Cuando mi hija Dana nació, el pediatra me dijo “Sólo le debes de dar pecho, nada más.” Punto, no había alternativa. En el hospital le habían dado fórmula, pero yo sí quería amamantarla y ante lo contundente de mi pediatra, eso fue lo que hice.
Desafortunadamente el primer mes sólo subió 400 grs. Eso contando los 200 gramos que perdió la primer semana, como pasa con algunos recién nacidos. El pediatra me dijo “síguetela pegando al pecho, no importa cuanto tiempo”. “Ok”, pensé, “como a ti no te duelen los pezones…”

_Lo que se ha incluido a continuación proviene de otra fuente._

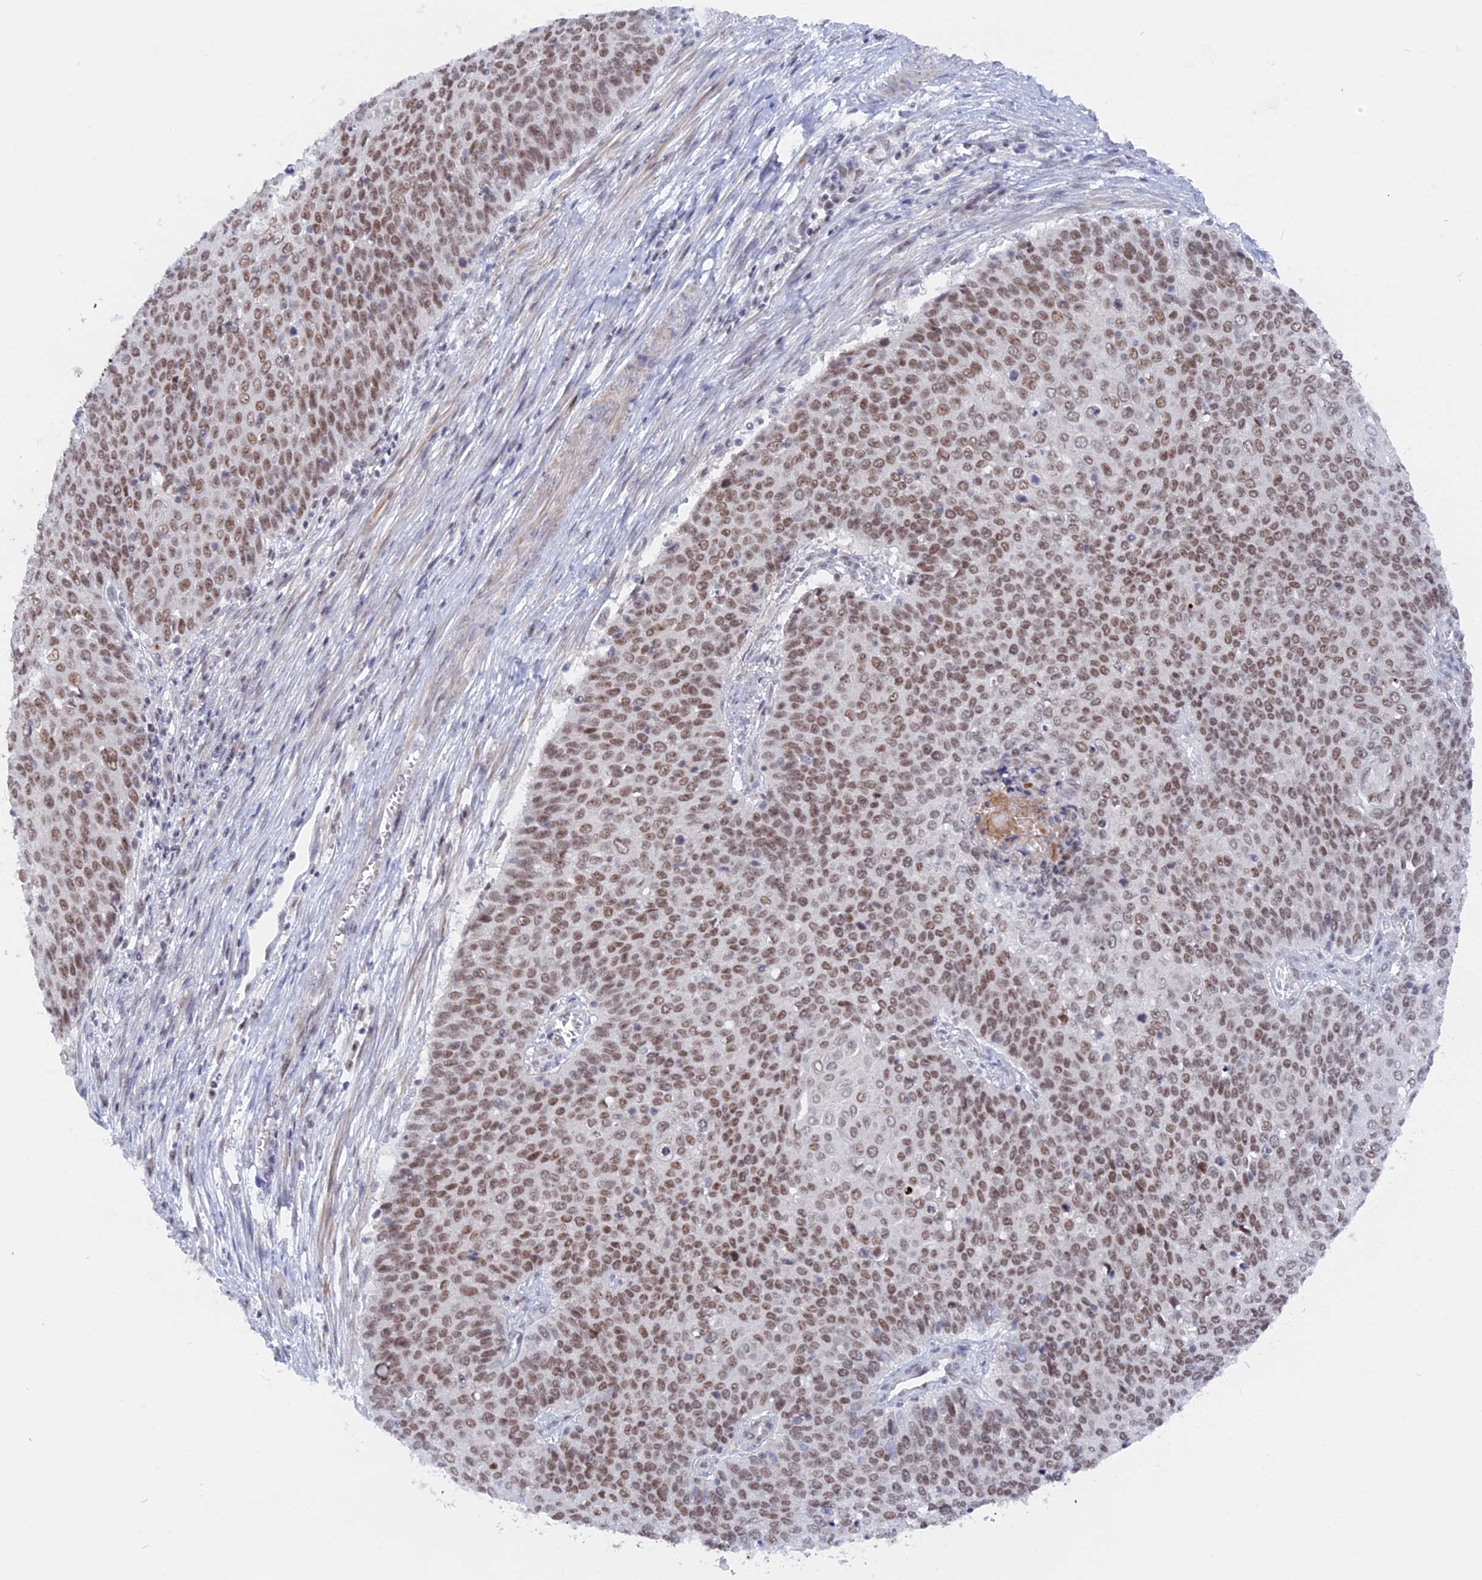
{"staining": {"intensity": "moderate", "quantity": ">75%", "location": "nuclear"}, "tissue": "cervical cancer", "cell_type": "Tumor cells", "image_type": "cancer", "snomed": [{"axis": "morphology", "description": "Squamous cell carcinoma, NOS"}, {"axis": "topography", "description": "Cervix"}], "caption": "Cervical cancer (squamous cell carcinoma) stained with a protein marker exhibits moderate staining in tumor cells.", "gene": "BRD2", "patient": {"sex": "female", "age": 39}}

Afortunadamente mi ginecólogo atiende en el mismo grupo de consultorios y cuando vio a la niña me comentó que la veía muy flaquita. “Tal vez no te esté saliendo tanta leche”. Y me recetó unas pastillas. “Estas pastillas en realidad son para el estómago, pero uno de sus efectos secundarios es que estimulan la producción de leche”. Confieso que me rehusaba a tomar algo para que saliera más leche, pues había leído en muchos lados que la producción se estimula cuando mama el bebé. Sin embargo dos días después de la cita con mi doctor, llamé desesperada a mi mamá: la niña se la pasaba pegada a mi pecho, me dolían muchísimo los pezones y la pobre no se llenaba. Le pedí que me comprara las pastillas.
No es mentira, a los tres o cuatro días de tomarlas, Dana ya se atragantaba. Las tomé por 20 días más y cuando me acabé la cajita mi doctor me pidió que las suspendiera, dado que ya producía leche suficiente… ¡Y de qué modo! Para el segundo mes nuestra hija aumentó más de un kilo y empezó a tener su cachetes, piernitas y panza como las de un bebé de revista.
He visto programas en donde sugieren que cuando el bebé no esté comiendo, tú estimules la producción de leche succionando con un tiraleche. Seguramente sirve, pero las mamás primerizas no me dejarán mentir: cuando tienes un tiempo libre te bañas, preparas algo de comer, levantas un poco tu cuarto o de plano te duermes. Si esta opción me ahorra tiempo y además me garantiza que mi bebé va a tener alimento suficiente, ¡bienvenida! Por un momento acepté la ayuda, sin tratar de ser supermamá y me funcionó. Así que si están en una situación similar, consulten con su ginecólogo para ver si les puede recomendar algo como a mí. Les aseguro que no hay nada como la leche materna (Dana se nos enfermó por primera vez y de manera muy leve hasta los nueve meses), además de que su bolsillo lo agradecerá. Tengan en cuenta que hay opciones y consulten con su médico. Van a ver que no se arrepentirán.